Now the market has turned, and investors are scrambling to get their hands on basic and boring numbers, such as minute-by-minute data of asset prices in the 1970s, when rates were last soaring and a recession loomed.
Years of pricing data, inflation trends, and position crowding — which measures how many investors are piling into the same trades — have become a hot commodity, hedge-fund executives said. Daryl Smith, the head of research at consultant Neudata, says there’s been “above-average interest” in “vanilla” datasets for several months now.
Bradley’s view
While some of this data is easy enough to find — there’s plenty of research on the dot-com stock boom — established managers with years of internal data have a distinct advantage right now. It’s why Renaissance Technologies’ decades of market intel is one of its most valuable resources, as the legendary quant firm’s co-founder Howard Morgan recently told my colleague Liz.
Newfangled datasets just don’t have the longevity to help. “The quant traders who started in the last couple of years, maybe they bought 10 years worth of data to back-test their models,” Morgan said. “It’s very skewed towards up markets.”
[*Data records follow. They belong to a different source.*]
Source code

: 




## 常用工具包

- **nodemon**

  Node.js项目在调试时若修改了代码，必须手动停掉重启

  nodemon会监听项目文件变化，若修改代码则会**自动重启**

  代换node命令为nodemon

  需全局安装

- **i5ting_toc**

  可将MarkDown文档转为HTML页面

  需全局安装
And alternative data — a catch-all industry term for any information that doesn’t come from traditional sources like securities filings — may not be worth the cost when investment firms are more aware of their bottom line.
Room for Disagreement
A small group of alternative data sets have proven their value and become requirements at top investment managers. The credit-card data from Yodlee and web-scraping intel from Yipit are now critical inputs, not luxuries, into Greenwich investment models.
Industry experts like Chris Petrescu think a return of volatility will create a need for more alternative data to get “multiple angles on your investment universe.” And recent research from IMARC Group expects the broader alternative data industry to grow by an average of 50% a year through 2028.
The View From Washington, D.C.
Alternative data has already been in the crosshairs as regulators and lawmakers embrace consumer data-privacy.
In 2020, three U.S. lawmakers called on the Federal Trade Commission to investigate Yodlee over whether it is even allowed to sell the consumer datasets it created. The agency obliged but the case was closed in November 2020 with no action, according to filings from Yodlee’s parent company.
Notable
- The markets’ shift was reflected at BattleFin’s annual alternative-data gathering in Miami two weeks ago. In 2022, the conference held a fireside chat with the CEO of a plane-tracking data provider. This year’s sessions focused on earnings data and inflation.